TASK INSTRUCTIONS:
A verbatim restatement of the data, free of pictures, is what you should output.

DATA PROVIDED:
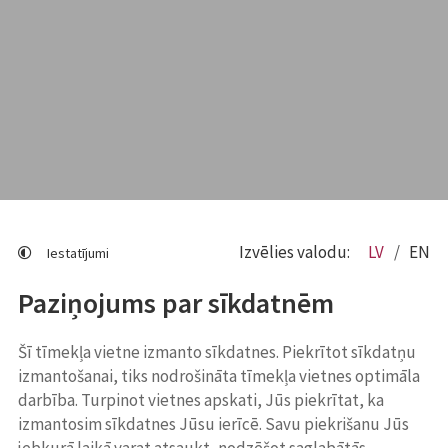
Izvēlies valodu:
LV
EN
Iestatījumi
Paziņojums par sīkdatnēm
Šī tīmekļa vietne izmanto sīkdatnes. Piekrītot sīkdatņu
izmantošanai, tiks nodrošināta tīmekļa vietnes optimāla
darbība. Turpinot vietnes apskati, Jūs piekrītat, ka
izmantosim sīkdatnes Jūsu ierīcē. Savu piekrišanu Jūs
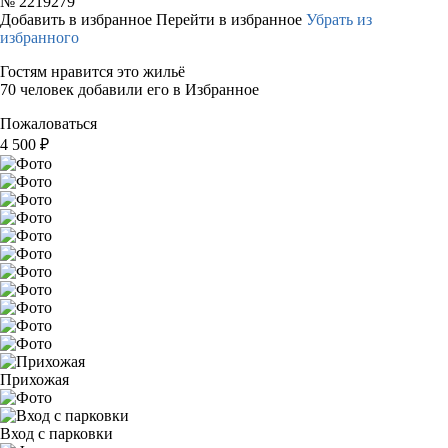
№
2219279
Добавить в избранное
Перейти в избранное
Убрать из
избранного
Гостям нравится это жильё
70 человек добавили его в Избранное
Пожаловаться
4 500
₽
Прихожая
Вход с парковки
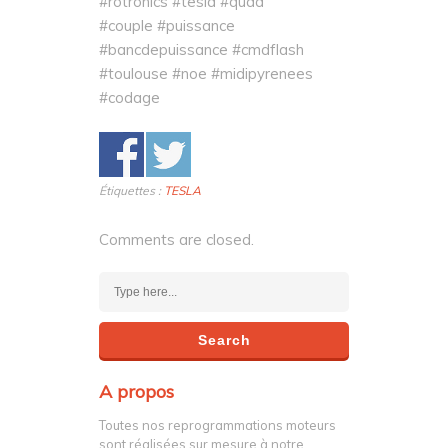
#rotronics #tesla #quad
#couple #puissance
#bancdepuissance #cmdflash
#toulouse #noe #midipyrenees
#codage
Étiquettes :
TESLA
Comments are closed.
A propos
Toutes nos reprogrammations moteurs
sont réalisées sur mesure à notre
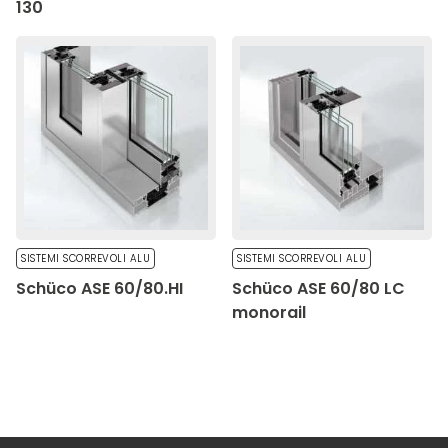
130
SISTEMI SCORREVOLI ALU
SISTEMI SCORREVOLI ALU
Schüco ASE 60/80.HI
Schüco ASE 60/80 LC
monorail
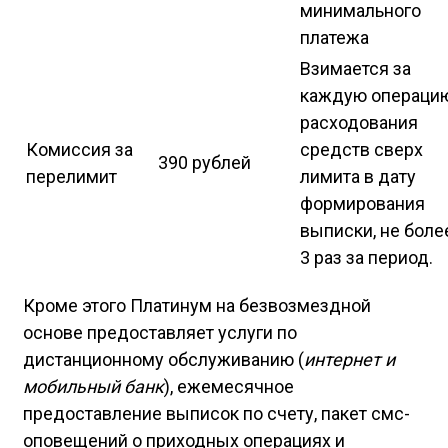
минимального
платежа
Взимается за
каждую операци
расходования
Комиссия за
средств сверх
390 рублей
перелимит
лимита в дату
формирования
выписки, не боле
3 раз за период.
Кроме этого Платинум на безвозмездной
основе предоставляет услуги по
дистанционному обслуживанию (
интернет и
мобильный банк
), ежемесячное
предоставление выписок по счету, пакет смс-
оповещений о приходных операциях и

ANSWER FOR THE TASK:
Izvēlies valodu:
LV
EN
Iestatījumi
Paziņojums par sīkdatnēm
Šī tīmekļa vietne izmanto sīkdatnes. Piekrītot sīkdatņu
izmantošanai, tiks nodrošināta tīmekļa vietnes optimāla
darbība. Turpinot vietnes apskati, Jūs piekrītat, ka
izmantosim sīkdatnes Jūsu ierīcē. Savu piekrišanu Jūs
№
2219279
Добавить в избранное
Перейти в избранное
Убрать из
избранного
Гостям нравится это жильё
70 человек добавили его в Избранное
Пожаловаться
4 500
₽
Прихожая
Вход с парковки
#rotronics #tesla #quad
#couple #puissance
#bancdepuissance #cmdflash
#toulouse #noe #midipyrenees
#codage
Étiquettes :
TESLA
Comments are closed.
A propos
Toutes nos reprogrammations moteurs
sont réalisées sur mesure à notre
130
SISTEMI SCORREVOLI ALU
SISTEMI SCORREVOLI ALU
Schüco ASE 60/80.HI
Schüco ASE 60/80 LC
monorail
минимального
платежа
Взимается за
каждую операци
расходования
Комиссия за
средств сверх
390 рублей
перелимит
лимита в дату
формирования
выписки, не боле
3 раз за период.
Кроме этого Платинум на безвозмездной
основе предоставляет услуги по
дистанционному обслуживанию (
интернет и
мобильный банк
), ежемесячное
предоставление выписок по счету, пакет смс-
оповещений о приходных операциях и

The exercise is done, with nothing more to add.